### Task data
----------------
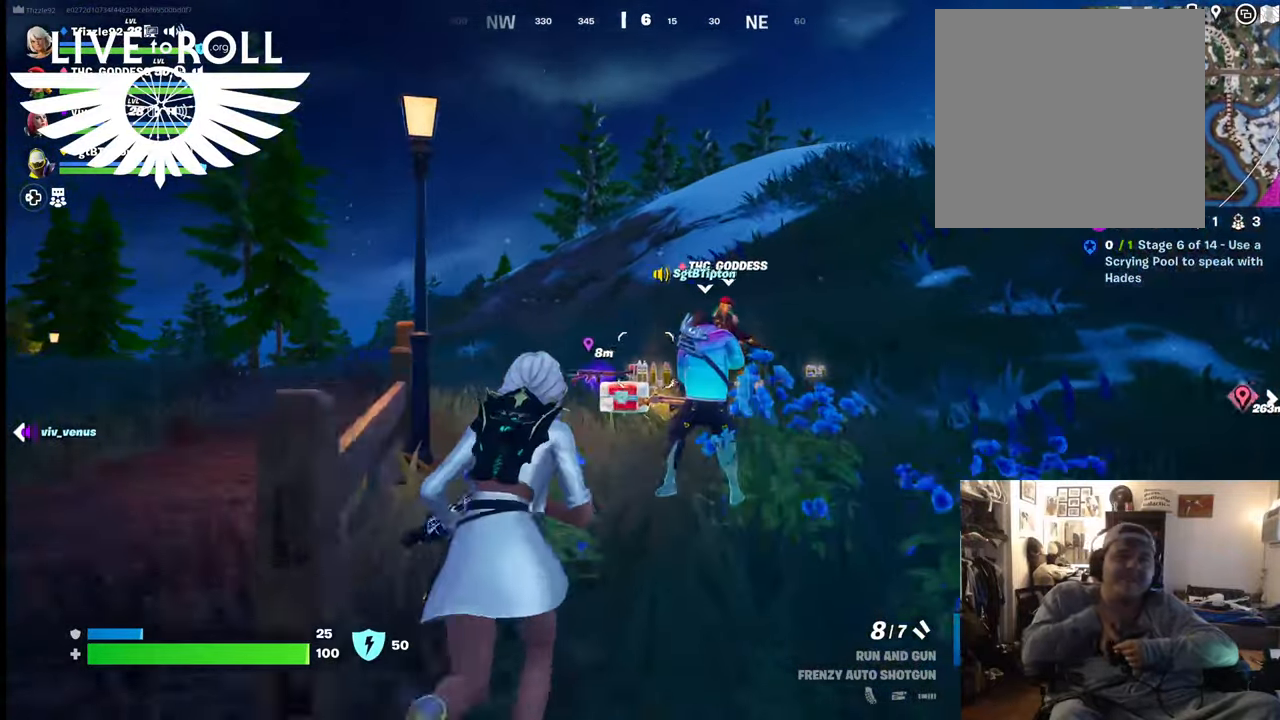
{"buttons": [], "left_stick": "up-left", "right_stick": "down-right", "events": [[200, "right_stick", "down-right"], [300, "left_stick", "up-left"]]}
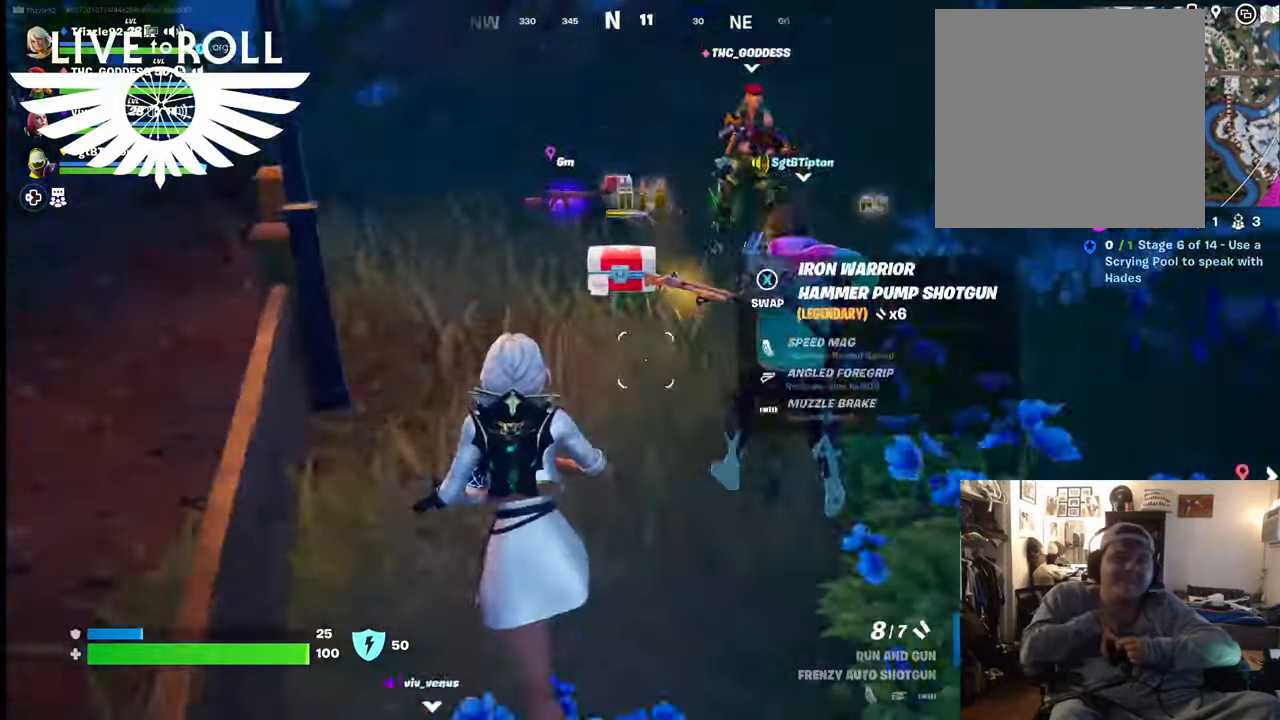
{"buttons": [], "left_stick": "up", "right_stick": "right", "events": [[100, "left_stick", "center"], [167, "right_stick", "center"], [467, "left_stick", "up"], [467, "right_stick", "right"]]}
----------------
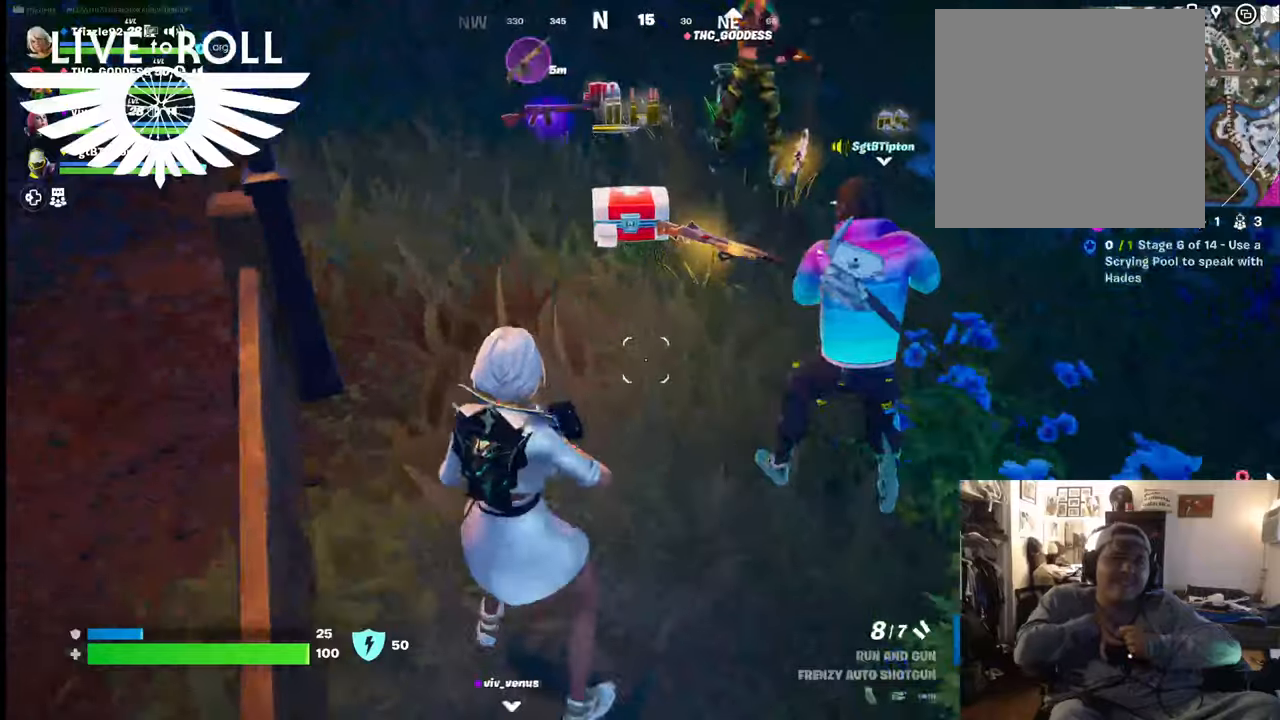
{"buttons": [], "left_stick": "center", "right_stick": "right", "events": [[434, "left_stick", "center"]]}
----------------
### Work to complete
If a line in the entries above contains the word "center", count it, and give only the final number.

### Written answer
2